I know it's probably not terribly nice to point out egregious cases of thoughtlessness, but someone linked to this as an example of why databases should just store data.
The thesis seems to be that FK and unique constraints shouldn't be in the database. Despite the fact that this was posted just a few days ago (this time I double-checked), this is an old idea. Why on earth does this foolish idea propogate? Are people not reading CJ Date and other authors? Are they not being taught the rules of normalization and, more importantly, why those rules are there? There are plenty of reasons why one needs to break rules but to break rules without understanding why is foolishness. Worse, the author of that link is trying to convince others to break rules the author doesn't understand.
This debate is as silly as the structured programming or goto debates. How is it that we still have developers who can't understand the benefits of data integrity? Of course, if I were ever to interview this person and not hire them on this basis, they would turn around and accuse me of "having drunk the Kool-Aid" or something similar and considered that a rational argument.
If you have one and only one (small) app that will ever write to the database, those constraints may never be noticed. It's sort of like omitting "strict" in a small script. However, once you have other apps or developers writing to a database, then those constraints will save your job or -- perversely -- lack of them may save your job as you take the unethical road to job security. Of course, "other developers writing to the database" might mean you next year when you've forgotten the code. Or if you're writing large-scale software for an application that requires five nines, no one wants to hear your excuse about why you didn't use FK constraints.
Naturally, as any good debater, the author addressed the issue of others writing to the database. I've no need to comment on it.
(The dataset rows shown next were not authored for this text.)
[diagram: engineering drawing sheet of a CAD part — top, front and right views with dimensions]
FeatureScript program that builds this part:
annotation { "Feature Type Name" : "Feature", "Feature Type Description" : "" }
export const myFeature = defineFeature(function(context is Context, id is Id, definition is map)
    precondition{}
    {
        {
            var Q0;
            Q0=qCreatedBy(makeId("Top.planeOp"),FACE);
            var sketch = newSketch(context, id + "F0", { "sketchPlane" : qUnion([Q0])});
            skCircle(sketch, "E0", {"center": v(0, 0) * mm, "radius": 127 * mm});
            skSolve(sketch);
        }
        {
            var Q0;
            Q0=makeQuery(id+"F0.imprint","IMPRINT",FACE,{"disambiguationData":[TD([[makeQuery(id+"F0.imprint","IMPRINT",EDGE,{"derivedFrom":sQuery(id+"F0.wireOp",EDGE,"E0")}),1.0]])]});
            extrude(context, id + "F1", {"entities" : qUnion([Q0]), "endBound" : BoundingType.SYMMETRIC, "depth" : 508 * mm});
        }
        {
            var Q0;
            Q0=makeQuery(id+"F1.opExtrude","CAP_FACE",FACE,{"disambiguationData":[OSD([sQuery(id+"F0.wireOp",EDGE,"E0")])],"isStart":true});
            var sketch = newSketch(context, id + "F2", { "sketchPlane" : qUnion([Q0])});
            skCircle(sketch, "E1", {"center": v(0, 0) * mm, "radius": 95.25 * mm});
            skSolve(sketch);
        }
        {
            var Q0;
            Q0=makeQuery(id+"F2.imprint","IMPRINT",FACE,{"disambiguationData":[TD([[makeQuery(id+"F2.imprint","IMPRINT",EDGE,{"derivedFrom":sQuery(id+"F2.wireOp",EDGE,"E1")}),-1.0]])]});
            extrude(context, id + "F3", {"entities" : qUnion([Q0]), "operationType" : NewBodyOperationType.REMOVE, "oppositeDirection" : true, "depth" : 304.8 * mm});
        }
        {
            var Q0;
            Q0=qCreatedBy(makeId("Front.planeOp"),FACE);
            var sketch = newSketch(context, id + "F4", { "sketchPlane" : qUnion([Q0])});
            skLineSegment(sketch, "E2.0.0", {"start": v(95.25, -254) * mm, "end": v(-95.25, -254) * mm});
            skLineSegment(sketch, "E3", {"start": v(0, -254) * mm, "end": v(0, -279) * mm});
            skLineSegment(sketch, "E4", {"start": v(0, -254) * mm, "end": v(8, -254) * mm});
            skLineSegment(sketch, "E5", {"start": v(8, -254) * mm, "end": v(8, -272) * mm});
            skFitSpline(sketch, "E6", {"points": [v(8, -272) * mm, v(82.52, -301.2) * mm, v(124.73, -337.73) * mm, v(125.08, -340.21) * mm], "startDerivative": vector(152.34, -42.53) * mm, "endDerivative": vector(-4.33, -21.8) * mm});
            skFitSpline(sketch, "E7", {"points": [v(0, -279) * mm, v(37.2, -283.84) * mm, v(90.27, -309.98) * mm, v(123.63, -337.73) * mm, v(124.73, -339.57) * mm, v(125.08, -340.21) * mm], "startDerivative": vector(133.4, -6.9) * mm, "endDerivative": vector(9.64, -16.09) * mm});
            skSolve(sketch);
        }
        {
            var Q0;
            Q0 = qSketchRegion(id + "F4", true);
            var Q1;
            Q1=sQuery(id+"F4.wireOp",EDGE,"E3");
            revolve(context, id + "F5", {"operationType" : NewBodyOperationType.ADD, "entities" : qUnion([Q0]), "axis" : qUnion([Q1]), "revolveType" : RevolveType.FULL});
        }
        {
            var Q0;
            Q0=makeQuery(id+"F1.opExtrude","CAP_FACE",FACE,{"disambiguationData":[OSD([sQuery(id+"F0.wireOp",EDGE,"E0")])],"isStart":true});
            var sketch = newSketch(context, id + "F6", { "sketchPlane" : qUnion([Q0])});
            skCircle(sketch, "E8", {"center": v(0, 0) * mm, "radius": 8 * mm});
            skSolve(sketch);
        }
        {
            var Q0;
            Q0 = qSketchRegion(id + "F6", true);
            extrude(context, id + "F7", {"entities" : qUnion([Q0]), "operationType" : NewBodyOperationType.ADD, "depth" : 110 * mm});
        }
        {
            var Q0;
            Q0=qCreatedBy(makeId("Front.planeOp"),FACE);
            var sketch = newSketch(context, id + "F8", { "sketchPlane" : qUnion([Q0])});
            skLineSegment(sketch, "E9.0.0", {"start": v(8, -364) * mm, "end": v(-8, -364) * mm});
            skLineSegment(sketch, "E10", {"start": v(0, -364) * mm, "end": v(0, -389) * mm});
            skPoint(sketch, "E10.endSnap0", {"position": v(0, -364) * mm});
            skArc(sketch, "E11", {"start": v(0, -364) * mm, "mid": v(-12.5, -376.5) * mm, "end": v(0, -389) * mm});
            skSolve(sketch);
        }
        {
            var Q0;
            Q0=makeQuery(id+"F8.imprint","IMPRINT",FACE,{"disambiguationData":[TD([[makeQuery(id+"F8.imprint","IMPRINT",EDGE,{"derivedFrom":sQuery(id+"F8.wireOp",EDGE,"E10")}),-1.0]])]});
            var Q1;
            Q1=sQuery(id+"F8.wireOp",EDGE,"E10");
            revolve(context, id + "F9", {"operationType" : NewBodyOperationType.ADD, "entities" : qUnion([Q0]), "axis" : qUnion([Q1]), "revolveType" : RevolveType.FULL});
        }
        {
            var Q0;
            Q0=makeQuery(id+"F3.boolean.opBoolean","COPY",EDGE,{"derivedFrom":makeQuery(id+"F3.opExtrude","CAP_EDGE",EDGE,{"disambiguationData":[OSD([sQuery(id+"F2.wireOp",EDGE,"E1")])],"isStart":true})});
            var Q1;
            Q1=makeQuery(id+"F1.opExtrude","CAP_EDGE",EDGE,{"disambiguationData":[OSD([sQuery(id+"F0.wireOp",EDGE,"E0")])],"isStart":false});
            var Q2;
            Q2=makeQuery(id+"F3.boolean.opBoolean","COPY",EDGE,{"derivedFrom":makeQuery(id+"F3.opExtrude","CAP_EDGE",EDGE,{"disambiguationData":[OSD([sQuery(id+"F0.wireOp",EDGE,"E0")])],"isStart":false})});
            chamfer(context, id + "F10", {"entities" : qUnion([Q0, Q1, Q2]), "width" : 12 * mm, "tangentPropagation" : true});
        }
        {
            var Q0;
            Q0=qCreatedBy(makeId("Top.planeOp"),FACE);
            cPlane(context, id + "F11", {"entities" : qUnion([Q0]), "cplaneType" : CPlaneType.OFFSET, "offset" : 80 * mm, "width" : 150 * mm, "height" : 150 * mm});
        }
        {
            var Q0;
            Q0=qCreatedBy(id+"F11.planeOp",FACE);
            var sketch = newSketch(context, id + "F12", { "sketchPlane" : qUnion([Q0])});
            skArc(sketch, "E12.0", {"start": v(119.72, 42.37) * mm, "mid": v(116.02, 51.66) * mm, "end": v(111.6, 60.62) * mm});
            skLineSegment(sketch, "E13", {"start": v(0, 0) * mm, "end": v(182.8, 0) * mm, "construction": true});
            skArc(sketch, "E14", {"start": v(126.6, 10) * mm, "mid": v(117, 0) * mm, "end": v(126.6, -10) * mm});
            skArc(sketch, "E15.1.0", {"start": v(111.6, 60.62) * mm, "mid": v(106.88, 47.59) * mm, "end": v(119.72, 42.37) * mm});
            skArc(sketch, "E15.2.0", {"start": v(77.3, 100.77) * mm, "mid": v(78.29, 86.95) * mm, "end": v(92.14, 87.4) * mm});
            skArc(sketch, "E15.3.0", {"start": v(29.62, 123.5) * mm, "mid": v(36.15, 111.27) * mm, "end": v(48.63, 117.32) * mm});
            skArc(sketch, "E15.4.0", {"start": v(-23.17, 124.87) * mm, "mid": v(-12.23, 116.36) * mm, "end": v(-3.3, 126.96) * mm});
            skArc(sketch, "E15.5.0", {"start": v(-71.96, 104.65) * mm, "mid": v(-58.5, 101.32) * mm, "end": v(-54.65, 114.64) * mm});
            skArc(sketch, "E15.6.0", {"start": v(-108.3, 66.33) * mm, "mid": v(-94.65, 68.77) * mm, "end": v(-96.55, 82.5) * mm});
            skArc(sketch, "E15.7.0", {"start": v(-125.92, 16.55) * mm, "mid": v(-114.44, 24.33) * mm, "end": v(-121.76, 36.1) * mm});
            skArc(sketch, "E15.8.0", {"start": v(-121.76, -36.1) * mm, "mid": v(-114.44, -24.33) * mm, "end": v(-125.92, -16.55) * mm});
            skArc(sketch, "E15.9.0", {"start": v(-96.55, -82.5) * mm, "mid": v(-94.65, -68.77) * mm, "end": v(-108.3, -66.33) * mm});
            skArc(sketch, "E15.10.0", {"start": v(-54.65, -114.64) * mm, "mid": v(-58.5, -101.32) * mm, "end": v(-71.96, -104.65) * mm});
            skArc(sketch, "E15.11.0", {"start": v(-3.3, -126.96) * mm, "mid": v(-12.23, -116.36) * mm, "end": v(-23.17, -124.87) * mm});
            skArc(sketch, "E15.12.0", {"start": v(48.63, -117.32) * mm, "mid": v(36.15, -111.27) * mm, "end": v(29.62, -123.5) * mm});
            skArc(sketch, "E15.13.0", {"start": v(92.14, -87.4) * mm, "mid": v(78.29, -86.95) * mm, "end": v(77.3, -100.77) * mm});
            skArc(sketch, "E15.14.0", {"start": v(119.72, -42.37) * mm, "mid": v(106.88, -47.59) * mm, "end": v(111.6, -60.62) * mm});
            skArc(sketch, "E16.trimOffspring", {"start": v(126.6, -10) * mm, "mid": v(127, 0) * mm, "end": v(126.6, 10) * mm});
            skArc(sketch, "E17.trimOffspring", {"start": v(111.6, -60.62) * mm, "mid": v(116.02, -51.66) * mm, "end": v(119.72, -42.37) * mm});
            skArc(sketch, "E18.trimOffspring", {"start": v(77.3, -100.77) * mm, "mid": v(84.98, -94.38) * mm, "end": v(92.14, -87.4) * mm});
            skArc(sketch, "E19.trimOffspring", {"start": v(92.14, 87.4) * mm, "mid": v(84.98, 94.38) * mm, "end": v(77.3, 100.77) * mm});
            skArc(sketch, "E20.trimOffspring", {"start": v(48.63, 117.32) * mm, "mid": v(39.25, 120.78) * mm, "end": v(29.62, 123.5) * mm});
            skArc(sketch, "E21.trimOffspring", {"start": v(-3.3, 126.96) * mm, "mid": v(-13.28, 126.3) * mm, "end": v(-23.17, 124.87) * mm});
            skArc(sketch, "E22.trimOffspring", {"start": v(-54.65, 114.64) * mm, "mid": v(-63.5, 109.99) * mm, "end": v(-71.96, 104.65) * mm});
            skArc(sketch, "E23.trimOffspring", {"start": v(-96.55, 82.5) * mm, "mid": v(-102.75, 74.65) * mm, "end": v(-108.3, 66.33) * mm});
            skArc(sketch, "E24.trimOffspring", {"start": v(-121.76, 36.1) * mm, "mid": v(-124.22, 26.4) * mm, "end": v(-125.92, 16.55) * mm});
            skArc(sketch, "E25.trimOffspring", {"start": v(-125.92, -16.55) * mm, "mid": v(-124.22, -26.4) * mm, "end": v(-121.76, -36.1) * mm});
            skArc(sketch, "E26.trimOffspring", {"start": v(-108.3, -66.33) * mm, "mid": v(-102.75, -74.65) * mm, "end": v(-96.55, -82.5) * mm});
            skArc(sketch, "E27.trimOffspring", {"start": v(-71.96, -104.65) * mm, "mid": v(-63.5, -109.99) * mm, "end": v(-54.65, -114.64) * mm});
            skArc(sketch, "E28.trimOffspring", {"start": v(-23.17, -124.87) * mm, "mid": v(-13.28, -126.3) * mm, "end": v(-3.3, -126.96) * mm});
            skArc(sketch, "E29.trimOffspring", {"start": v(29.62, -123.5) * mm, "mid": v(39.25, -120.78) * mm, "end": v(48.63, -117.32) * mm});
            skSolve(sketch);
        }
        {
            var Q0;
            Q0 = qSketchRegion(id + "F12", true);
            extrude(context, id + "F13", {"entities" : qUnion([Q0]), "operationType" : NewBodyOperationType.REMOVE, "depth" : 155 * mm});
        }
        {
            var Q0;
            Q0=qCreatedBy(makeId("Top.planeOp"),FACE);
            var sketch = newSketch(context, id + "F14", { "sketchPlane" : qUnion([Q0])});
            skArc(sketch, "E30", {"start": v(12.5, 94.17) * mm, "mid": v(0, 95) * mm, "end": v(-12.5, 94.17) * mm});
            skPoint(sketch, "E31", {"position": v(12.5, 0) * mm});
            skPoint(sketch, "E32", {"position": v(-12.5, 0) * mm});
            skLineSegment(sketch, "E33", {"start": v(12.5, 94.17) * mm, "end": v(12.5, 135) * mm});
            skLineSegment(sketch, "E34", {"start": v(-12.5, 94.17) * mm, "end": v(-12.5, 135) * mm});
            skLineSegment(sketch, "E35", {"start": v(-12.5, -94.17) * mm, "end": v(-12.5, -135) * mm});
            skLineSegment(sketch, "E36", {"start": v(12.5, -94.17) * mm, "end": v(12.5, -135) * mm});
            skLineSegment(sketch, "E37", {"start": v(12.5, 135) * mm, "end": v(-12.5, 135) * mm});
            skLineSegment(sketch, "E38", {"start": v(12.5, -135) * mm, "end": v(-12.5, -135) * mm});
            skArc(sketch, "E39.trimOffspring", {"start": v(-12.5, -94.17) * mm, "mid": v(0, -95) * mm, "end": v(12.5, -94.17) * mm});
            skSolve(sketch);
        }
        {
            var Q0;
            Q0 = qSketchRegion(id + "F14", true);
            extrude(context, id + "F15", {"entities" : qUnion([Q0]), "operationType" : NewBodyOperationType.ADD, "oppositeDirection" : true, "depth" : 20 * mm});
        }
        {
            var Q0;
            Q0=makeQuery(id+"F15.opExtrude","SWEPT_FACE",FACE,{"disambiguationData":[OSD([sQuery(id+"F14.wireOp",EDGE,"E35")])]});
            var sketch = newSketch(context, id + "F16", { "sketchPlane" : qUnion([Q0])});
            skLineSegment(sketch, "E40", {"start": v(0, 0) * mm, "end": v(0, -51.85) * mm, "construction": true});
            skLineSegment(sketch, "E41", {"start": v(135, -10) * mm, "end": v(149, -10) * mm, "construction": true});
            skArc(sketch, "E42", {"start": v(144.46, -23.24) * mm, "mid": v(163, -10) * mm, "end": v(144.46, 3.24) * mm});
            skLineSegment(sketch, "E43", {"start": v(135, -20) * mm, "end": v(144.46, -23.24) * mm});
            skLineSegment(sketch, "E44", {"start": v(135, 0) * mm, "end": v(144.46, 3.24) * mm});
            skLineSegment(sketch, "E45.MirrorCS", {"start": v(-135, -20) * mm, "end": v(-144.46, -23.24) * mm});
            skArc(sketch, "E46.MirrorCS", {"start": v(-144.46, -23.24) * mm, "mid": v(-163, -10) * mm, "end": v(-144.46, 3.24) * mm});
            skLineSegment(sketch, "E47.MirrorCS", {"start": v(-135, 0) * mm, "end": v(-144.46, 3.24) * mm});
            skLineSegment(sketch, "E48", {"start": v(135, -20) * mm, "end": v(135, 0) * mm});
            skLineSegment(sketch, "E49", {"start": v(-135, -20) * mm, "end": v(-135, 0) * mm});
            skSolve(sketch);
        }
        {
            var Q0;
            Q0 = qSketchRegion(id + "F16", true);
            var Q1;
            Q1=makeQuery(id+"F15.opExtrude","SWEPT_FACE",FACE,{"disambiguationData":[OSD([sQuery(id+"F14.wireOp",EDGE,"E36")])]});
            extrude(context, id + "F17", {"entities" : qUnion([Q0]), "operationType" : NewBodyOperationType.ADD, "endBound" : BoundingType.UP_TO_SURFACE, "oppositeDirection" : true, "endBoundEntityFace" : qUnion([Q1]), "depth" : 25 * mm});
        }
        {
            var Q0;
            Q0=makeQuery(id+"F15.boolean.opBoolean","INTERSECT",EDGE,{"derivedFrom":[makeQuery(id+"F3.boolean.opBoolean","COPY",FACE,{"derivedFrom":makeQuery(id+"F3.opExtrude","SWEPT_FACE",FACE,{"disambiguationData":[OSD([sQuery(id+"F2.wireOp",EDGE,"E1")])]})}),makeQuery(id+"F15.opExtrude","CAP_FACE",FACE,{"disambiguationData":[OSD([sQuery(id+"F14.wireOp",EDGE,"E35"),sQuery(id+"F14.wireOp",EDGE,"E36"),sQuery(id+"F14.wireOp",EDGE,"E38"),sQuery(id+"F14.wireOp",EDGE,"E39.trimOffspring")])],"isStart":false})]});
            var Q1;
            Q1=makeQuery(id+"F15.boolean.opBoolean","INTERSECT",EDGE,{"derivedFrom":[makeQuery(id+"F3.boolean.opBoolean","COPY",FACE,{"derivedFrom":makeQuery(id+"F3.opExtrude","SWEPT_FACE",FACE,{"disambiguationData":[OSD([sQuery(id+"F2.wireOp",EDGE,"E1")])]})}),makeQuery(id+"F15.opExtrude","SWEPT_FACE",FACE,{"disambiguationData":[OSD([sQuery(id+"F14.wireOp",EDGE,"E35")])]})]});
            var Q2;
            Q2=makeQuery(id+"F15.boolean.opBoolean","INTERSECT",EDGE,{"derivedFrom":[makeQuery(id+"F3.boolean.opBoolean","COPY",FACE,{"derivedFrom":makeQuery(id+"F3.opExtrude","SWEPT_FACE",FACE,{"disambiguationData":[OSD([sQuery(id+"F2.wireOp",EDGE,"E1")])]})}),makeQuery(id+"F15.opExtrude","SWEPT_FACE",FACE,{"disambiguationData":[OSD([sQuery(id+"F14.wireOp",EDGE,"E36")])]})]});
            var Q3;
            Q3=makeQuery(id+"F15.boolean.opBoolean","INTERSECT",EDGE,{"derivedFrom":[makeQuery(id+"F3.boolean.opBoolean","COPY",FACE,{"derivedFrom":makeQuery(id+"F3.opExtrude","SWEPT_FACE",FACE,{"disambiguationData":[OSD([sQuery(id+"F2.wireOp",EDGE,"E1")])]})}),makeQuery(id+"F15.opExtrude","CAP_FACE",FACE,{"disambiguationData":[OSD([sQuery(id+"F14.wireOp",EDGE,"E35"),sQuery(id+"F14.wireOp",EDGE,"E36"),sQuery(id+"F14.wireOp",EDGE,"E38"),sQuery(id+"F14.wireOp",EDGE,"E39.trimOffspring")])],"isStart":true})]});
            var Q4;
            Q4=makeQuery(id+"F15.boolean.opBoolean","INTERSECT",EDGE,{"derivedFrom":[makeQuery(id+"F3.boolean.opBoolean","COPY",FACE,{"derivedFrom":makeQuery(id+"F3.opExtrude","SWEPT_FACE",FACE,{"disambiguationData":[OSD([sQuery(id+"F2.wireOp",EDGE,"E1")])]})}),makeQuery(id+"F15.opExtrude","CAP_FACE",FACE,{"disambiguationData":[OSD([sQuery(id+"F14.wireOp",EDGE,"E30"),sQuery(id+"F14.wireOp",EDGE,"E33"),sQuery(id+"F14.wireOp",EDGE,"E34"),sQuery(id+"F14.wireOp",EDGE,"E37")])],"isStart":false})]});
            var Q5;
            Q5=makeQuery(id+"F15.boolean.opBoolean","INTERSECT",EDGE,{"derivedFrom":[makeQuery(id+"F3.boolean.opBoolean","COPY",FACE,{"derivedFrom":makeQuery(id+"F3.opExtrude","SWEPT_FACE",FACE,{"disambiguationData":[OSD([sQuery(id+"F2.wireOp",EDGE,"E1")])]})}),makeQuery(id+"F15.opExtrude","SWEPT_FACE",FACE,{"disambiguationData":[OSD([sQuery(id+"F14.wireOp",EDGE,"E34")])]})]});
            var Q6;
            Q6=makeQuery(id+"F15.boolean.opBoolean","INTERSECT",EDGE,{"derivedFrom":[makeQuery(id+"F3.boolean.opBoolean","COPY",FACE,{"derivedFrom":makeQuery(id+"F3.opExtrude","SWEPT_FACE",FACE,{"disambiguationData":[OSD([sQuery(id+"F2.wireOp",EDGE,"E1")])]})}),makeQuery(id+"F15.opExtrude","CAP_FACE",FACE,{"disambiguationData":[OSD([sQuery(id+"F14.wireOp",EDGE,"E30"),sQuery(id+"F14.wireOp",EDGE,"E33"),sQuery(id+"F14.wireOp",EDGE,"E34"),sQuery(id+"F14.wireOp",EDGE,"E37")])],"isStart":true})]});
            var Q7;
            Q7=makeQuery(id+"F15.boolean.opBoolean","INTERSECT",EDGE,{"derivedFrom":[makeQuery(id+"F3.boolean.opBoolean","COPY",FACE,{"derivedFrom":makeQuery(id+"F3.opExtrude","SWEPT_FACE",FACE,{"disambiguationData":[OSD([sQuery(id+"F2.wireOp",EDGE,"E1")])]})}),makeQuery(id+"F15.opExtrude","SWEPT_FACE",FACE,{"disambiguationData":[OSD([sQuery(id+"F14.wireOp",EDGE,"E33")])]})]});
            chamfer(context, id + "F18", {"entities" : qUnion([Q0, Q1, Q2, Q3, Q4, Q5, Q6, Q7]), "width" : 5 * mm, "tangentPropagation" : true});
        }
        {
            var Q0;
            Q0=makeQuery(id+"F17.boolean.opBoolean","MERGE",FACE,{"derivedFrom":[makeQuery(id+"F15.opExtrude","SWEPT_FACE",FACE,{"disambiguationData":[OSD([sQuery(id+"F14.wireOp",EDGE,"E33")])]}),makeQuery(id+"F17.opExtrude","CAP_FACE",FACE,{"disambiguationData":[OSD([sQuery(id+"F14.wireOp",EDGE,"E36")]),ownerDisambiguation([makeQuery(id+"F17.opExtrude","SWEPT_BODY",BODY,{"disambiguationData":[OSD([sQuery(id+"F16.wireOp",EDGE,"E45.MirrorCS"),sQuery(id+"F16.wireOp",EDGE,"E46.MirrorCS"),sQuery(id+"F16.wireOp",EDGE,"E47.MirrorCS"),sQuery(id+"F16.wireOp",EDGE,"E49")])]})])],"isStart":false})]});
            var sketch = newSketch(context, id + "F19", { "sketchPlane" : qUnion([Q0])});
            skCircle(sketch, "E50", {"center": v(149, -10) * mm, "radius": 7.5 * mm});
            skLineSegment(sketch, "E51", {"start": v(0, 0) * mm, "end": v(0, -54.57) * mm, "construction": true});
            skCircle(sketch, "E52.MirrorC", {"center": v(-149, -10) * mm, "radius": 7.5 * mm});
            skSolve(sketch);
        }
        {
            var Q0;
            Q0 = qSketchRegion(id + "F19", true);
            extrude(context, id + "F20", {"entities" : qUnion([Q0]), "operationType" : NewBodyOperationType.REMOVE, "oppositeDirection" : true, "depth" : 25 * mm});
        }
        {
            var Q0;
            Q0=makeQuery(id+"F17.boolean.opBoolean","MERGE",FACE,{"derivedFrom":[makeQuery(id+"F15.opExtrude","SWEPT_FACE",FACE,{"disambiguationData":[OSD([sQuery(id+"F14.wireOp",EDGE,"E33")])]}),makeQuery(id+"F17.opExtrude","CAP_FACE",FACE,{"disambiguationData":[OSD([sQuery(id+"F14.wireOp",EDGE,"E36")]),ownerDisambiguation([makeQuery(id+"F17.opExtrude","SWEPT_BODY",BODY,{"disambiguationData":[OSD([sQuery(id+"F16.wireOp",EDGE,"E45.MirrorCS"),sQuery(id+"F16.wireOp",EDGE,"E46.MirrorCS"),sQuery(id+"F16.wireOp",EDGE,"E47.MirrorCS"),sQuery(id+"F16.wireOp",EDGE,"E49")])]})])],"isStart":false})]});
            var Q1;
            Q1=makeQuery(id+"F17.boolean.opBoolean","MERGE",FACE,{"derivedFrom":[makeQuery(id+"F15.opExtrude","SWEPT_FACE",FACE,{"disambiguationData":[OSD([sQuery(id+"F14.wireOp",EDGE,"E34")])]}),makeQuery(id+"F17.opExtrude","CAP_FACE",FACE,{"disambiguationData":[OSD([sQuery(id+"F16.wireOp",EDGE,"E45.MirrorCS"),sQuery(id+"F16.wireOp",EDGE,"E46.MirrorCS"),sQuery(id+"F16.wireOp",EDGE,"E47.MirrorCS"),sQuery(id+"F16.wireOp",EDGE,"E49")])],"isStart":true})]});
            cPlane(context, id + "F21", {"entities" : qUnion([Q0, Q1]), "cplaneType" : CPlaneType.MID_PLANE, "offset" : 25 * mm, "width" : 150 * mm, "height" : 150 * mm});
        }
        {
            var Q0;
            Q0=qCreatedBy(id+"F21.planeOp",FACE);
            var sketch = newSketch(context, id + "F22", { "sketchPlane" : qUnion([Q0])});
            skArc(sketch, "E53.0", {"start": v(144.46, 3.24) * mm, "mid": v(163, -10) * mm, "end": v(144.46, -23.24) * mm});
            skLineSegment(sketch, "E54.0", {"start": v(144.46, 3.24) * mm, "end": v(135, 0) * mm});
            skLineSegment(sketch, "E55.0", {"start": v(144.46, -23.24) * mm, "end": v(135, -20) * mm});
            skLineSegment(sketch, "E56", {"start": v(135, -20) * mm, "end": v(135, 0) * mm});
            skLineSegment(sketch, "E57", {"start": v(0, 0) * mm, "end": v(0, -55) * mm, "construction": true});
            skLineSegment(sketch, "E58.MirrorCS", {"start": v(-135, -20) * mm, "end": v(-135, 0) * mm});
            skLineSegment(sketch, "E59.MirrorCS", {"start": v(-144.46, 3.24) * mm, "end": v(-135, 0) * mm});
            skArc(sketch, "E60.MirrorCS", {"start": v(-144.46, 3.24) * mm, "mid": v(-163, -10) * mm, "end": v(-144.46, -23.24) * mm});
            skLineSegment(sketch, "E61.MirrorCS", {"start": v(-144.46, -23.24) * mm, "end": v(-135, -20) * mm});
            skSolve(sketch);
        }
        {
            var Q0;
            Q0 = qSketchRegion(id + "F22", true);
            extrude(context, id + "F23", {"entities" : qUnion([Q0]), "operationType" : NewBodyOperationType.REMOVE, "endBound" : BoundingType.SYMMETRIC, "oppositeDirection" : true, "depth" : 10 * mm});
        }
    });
It mocks itself.
As for the ongoing ‘the sky is falling’ discussion about what if some other device accesses the RDBMS, it’s the same dilemma as ‘what if some other person accesses our document, and starts changing it?’ There are ways to manage that. Yes, we’re always exposed, always vulnerable to all kinds of attacks, but that’s how life is. You should start getting used to it by now.
OK, OK, maybe I have no need to comment on it, but I will: oh no, oh no! We can't protect ourselves so we shouldn't try!
You know what, though? I used to be where that author is. It's a stage most of us go through and the fact that he tries to think about these things is a good sign. Maybe I would hire him -- next year.